La ville immense est séparée de la mer par une haute montagne, miraculeusement préservée de l'urbanisation par un décret qui en fait un parc national. D'ailleurs, c'est un bon point pour Chavez, qui a déclaré la gratuité de tous les parcs nationaux du pays. Nous partons à la conquête du parc Avila. Une fois en haut, sur la crête, la ville s'étale d'un côté, percée par les grattes-ciel. De l'autre, le bleue de la mer des Caraïbes nous saute à la figure. C'est calme, c'est beau. Difficile de croire que plus de 3 millions de personnes circulent en dessous.

Dans le métro bien organisé de Caracas, nous hallucions sur un panneau qui vante les mérites d'un satellite. Mais attention, pas n'importe quel satelite... le satellite « Bolivar ». Simon Bolivar, le « libertador » (libérateur) de l'amérique latine, le héros du peuple, venezuelien de son état, dont Chavez est complètement sous l'emprise, se décline sous toutes ses formes: république, aéroport, monnaie nationale, ponts, musées, plus haut sommet du pays, université, places, magasins en tout genre... et même un satellite! Oui mes amis, Simon Bolivar permet aux venezueliens des contrées reculées de communiquer avec le monde!!!

Retour dans les Andes

Au revoir François et Noris, mille mercis pour votre accueil! Nous refilons vers les Andes. Cette fois nous choisissons le village reculé de Los Nevados. Sur les prospectus touristiques, ça fait rêver, alors on y va.

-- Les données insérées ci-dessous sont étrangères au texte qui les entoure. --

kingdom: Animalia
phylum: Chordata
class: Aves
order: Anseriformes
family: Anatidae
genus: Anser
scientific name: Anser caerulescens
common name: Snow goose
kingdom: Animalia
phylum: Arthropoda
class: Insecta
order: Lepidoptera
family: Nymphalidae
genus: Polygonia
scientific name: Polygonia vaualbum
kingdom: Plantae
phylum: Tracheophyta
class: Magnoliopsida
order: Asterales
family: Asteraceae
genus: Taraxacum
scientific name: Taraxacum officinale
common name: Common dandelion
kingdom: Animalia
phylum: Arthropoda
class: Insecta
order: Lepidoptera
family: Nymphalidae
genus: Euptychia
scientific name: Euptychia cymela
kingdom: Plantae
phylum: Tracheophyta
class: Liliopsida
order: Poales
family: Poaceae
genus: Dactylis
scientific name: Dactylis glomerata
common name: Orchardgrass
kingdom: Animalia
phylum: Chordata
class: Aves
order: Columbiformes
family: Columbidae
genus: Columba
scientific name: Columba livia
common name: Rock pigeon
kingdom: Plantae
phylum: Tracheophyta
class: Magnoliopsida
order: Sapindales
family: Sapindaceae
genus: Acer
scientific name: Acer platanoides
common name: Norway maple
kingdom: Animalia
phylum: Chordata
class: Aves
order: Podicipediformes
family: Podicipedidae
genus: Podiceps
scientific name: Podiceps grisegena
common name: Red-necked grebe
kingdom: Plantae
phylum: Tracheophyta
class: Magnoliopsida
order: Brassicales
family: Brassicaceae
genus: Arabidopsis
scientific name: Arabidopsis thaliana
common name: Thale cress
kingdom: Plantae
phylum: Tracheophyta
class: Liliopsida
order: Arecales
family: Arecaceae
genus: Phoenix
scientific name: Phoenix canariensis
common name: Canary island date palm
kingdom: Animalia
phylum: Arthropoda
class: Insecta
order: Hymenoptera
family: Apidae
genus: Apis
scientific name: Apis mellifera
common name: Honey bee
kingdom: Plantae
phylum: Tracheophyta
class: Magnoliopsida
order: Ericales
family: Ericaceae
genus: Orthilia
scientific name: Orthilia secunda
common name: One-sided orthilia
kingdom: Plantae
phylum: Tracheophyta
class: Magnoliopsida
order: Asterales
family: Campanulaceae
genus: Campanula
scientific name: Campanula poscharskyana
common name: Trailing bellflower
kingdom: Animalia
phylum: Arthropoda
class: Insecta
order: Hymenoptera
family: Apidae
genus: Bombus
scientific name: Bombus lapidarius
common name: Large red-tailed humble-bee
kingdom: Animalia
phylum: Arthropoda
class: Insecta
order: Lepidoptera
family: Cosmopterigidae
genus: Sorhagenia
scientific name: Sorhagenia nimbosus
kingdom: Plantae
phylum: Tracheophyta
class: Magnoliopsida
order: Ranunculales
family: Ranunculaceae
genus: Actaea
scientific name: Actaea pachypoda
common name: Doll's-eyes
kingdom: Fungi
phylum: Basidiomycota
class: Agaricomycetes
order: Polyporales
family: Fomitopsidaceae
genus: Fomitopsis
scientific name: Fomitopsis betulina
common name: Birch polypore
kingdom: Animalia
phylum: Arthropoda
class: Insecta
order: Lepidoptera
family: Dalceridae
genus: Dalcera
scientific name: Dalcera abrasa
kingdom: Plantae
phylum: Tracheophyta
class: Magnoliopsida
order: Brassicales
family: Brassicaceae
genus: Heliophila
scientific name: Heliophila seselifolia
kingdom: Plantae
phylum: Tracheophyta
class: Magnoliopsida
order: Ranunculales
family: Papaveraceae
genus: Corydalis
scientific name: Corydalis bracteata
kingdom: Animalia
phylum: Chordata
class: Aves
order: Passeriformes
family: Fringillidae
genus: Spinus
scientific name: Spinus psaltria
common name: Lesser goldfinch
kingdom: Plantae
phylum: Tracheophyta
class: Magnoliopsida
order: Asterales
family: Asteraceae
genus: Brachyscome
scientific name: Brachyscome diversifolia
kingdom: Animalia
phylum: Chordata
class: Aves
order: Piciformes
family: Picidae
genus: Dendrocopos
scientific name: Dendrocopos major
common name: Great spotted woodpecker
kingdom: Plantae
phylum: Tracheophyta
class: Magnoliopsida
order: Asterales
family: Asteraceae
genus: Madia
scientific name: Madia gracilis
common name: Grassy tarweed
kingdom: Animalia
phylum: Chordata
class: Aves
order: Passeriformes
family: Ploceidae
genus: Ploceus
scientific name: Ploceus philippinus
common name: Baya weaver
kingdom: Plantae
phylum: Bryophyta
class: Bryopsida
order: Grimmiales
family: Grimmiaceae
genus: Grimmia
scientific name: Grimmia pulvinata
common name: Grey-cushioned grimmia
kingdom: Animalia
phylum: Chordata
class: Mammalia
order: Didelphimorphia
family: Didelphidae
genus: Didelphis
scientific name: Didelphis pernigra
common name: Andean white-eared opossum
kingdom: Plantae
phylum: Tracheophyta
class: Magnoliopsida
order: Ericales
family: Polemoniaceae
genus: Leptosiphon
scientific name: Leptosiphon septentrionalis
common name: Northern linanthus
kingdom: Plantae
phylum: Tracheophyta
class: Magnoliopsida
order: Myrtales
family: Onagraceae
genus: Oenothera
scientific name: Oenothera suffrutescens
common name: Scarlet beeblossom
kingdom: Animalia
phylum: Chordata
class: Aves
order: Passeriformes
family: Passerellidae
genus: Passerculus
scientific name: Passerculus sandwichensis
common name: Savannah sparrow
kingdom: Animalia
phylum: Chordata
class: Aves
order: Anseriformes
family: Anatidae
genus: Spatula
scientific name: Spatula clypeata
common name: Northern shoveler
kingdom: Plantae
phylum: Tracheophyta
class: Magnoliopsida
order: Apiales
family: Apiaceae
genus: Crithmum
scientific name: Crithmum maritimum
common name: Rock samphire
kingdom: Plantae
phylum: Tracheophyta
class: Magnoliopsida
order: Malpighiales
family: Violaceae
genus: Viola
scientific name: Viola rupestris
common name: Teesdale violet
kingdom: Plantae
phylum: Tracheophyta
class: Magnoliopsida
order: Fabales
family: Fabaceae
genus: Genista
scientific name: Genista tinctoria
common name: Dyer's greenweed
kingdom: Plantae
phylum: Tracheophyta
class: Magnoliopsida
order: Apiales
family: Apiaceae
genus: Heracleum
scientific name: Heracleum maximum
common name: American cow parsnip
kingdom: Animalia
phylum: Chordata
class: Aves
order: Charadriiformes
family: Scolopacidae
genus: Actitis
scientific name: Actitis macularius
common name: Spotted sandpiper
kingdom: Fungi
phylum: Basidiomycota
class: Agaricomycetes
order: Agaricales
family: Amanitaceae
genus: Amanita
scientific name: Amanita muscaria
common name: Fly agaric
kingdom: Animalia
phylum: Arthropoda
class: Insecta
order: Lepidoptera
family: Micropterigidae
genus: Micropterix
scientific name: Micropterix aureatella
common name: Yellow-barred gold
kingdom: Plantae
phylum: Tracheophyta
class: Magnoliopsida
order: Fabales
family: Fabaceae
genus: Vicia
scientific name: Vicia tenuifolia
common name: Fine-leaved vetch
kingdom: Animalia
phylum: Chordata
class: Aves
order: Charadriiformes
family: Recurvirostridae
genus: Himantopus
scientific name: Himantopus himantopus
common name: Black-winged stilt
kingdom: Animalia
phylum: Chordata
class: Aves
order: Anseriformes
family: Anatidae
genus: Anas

Quatre heures de 4x4 sur une piste étroite, boueuse, avec un ravin..... ouh chuleta, si profond que tu ne vois même pas le fond... je ne vais pas dire que j'ai eu peur, mais un peu quand même. Et à la sortie d'un virage, il est là. Planté sur sa petite crète, à flanc de montagne... tout petit tout mignon.

En vrai, le village de los Nevados est encore plus joli que sur le papier. Pas de mauvaise surprise, on dirait un village de poupée mignature, perché à 2700m d'altitude.

On est herbergé dans la posada de Justina, tout en haut du village, avec la plus belle vue. Encore une fois je suis à cours de mots pour décrire l'endroit et la sensation que cela procure d'être en haut et de se sentir petit dans ce décors.

Nous sommes sur les flancs du Pico Bolivar (je vous l'avais dit!) et nous rêvons de le voir. Nous testons aussi ce fameux satellite Bolivar, qui permet aux habitants et aux touristes que nous sommes, de communiquer avec le monde, et d'utiliser internet gratos! C'est d'ailleurs très comique car jamais je n'avais eu à traduire un texte sur un défenseur venezuelien. Mon tout 1er texte sur des problèmes liés aux droits humains au Venezuela, aura été mis en ligne sur des ordinateurs gouvernementaux, aux frais de la république bolivarienne, Merci Simon!

Le lendemain, quand nous entamons notre ballade pour enfin voir le Pico Bolivar, nuages et pluie nous accompagnent, on ne voit rien... merci la saison des pluies. Frustration assurée, on est dégoûtés, on retourne en Colombie.